The difficulties at the outset will, however, be considerable. For the long continuance of abuse has in some measure conformed the whole trade of the country to its false principle. To make a sudden change, therefore, might destroy the few advantages which attend any trade, without securing those which must flow from one established upon sound mercantile principles, whenever such a trade can be established. The fact is, that the forcible direction which the trade of India has had towards Europe, to the neglect, or rather to the total abandoning, of the Asiatic, has of itself tended to carry even the internal business from the native merchant.
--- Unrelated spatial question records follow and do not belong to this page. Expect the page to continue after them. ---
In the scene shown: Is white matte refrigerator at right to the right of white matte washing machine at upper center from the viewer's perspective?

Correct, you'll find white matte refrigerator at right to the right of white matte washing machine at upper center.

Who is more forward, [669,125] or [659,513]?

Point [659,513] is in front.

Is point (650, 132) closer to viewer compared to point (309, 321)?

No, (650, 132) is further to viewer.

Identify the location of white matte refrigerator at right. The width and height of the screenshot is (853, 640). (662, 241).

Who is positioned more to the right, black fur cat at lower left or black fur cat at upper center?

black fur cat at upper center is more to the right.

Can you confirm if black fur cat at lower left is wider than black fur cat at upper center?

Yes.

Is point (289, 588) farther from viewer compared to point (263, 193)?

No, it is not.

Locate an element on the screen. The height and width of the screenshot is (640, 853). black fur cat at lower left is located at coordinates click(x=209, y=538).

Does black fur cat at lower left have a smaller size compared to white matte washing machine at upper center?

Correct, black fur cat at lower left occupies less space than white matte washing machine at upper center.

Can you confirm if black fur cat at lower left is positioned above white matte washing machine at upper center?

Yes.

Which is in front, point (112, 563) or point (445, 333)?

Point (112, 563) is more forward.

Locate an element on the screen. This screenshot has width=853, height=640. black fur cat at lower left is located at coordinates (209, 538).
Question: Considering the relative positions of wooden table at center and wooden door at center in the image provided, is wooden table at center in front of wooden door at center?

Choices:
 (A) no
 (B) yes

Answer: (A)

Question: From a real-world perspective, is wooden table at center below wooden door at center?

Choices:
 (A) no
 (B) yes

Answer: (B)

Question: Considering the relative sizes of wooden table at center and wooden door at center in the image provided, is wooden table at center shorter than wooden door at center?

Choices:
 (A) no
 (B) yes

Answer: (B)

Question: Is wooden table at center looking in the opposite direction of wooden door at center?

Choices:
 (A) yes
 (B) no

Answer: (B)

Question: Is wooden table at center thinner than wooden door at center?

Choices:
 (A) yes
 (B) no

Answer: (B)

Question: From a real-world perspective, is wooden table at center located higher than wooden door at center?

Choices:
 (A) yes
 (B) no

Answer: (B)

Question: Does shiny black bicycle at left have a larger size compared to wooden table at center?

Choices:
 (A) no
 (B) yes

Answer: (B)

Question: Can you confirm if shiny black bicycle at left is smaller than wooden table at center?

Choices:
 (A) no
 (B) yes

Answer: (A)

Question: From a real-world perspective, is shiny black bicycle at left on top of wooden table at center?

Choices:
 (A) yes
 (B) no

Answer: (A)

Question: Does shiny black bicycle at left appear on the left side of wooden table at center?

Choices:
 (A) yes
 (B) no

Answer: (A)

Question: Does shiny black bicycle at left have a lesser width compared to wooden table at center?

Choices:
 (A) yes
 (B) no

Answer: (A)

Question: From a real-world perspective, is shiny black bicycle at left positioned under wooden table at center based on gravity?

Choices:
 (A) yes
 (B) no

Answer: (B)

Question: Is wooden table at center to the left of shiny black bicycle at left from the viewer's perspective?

The revival of trade in the native hands is of absolute necessity; but your Committee is of opinion that it will rather be the effect of a regular progressive course of endeavors for that purpose than of any one regulation, however wisely conceived.
After this examination into the condition of the trade and traders in the principal articles provided for the investment to Europe, your Committee proceeded to take into consideration those articles the produce of which, after sale in Bengal, is to form a part of the fund for the purchase of other articles of investment, or to make a part of it in kind. These are, 1st, Opium,—2ndly, Saltpetre,—and, 3rdly, Salt. These are all monopolized.
OPIUM.
The first of the internal authorized monopolies is that of opium. This drug, extracted from a species of the poppy, is of extensive consumption in most of the Eastern markets. The best is produced in the province of Bahar: in Bengal it is of an inferior sort, though of late it has been improved. This monopoly is to be traced to the very origin of our influence in Bengal. It is stated to have begun at Patna so early as the year 1761, but it received no considerable degree of strength or consistence until the year 1765, when the acquisition of the Duanne opened a wide field for all projects of this nature. It was then adopted and owned as a resource for persons in office,—was managed chiefly by the civil servants of the Patna factory, and for their own benefit. The policy was justified on the usual principles on which monopolies are supported, and on some peculiar to the commodity, to the nature of the trade, and to the state of the country: the security against adulteration; the prevention of the excessive home consumption of a pernicious drug; the stopping an excessive competition, which by an over-proportioned supply would at length destroy the market abroad; the inability of the cultivator to proceed in an expensive and precarious culture without a large advance of capital; and, lastly, the incapacity of private merchants to supply that capital on the feeble security of wretched farmers.